CMS did say in the guidance that it would consider R&D costs and recoupment status, unit costs of production, prior federal support, and the other data collected from manufacturers, which could subsequently move the starting point up or down. “They don’t just use therapeutic alternatives and call it a day,” Knievel acknowledged. However, using the prices of alternatives as the initial benchmark could set prices artificially high.
A request for comment from CMS was not returned. [UPDATE: After publication, a CMS spokesperson said: “CMS is committed to collaborating and engaging with the public in the implementation of the Medicare Drug Price Negotiation Program... this initial guidance is one tool, among many, that CMS will use to ensure interested parties know when and how they can make their voices heard on implementation of this new drug law.”]
THE DEVIL IS IN THE DETAILS of how else to determine a first offer. Knievel offered that R&D and unit costs should be the primary factors, modified by whether the medication is a therapeutic advancement. The pitfall is that this would have to be informed by some level of effectiveness data. “Why should the price of some poison that doesn’t work be the cost of its R&D?” asked Lawson. So you’d ideally want to negotiate a price that in some way builds in the value of the drug.

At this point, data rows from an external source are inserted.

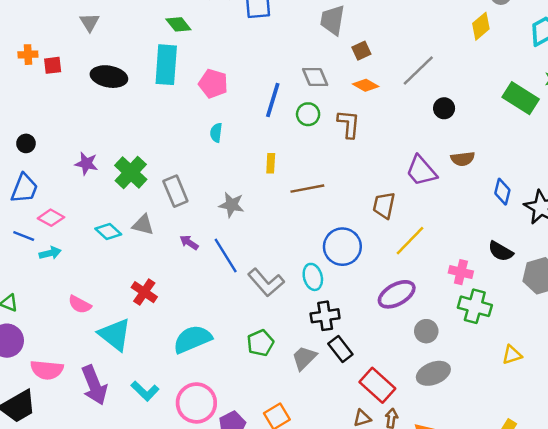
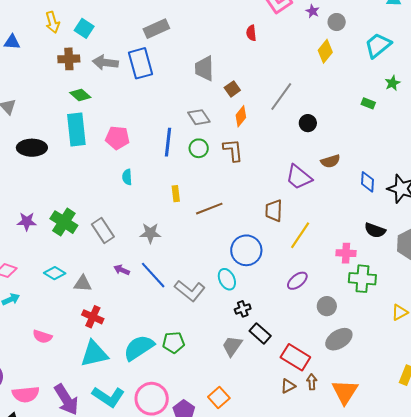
orange diamond: (366, 85) -> (241, 116), turned -70
green rectangle: (521, 98) -> (368, 103), size x0.5
gray triangle: (143, 225) -> (83, 284), moved
purple ellipse: (397, 294) -> (297, 281), size x0.7
black cross: (325, 316) -> (243, 309), size x0.7
cyan triangle: (115, 335) -> (94, 354), moved, turned -40
green pentagon: (260, 343) -> (174, 342), moved, turned 30
cyan L-shape: (145, 391) -> (108, 397), size x1.4

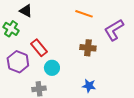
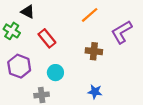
orange line: (84, 14) -> (90, 15), turned -60
red rectangle: (39, 48) -> (47, 38), moved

But as soon as you do that, you wander into the minefield that is quality-adjusted life years (QALYs), which are often used to exclude people with disabilities who need the drugs the most. For this reason, the IRA specifically prevents CMS from using clinical evidence that “treats extending the life of an individual who is elderly, disabled, or terminally ill as of lower value than extending the life of an individual who is younger, nondisabled, or not terminally ill.” While absolutely legitimate, this approach limits the possibility of augmenting an R&D or unit cost approach.
Another option, of course, would be an international reference point, where prices are often several times less. That would bring the perspective of systems that base prices on public health rather than profit-taking. But international reference pricing was not included in the statute.

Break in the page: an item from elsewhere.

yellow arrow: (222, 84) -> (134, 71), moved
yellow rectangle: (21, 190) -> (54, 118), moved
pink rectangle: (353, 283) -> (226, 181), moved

The least-worst alternative, advocates say, would be to look at a variety of data, which CMS is sort of doing. But baking in prices of alternative therapeutics from the jump severely damages that approach.
The pharmaceutical industry, of course, is comfortable with the idea of basing negotiations on their already high prices. In industry trade group PhRMA’s comment letter, it offered little pushback on the alternative therapeutics approach. Mainly, it sought to elongate the process, by suggesting that CMS get public comment for its initial offer, and that drug industry officials get to meet three times with CMS before making a counteroffer.
PhRMA also wants manufacturers to be the primary resources to decide what a therapeutic alternative is, and asked that a “greater weight” be placed on the benefits of medications, clearly hoping to have the price offers increase on those terms. And of course, the industry lobby says, “cost cannot play a role in determination of a selected drug’s therapeutic alternative or clinical comparator.”
The decision on this wonky reference point could determine whether Medicare price negotiation is a triumph or an ineffective nothingburger. Given how much weight the Biden administration and Democrats in Congress have put on the historic nature of passing legislation that takes on the drug companies, they cannot afford to blow it in implementation.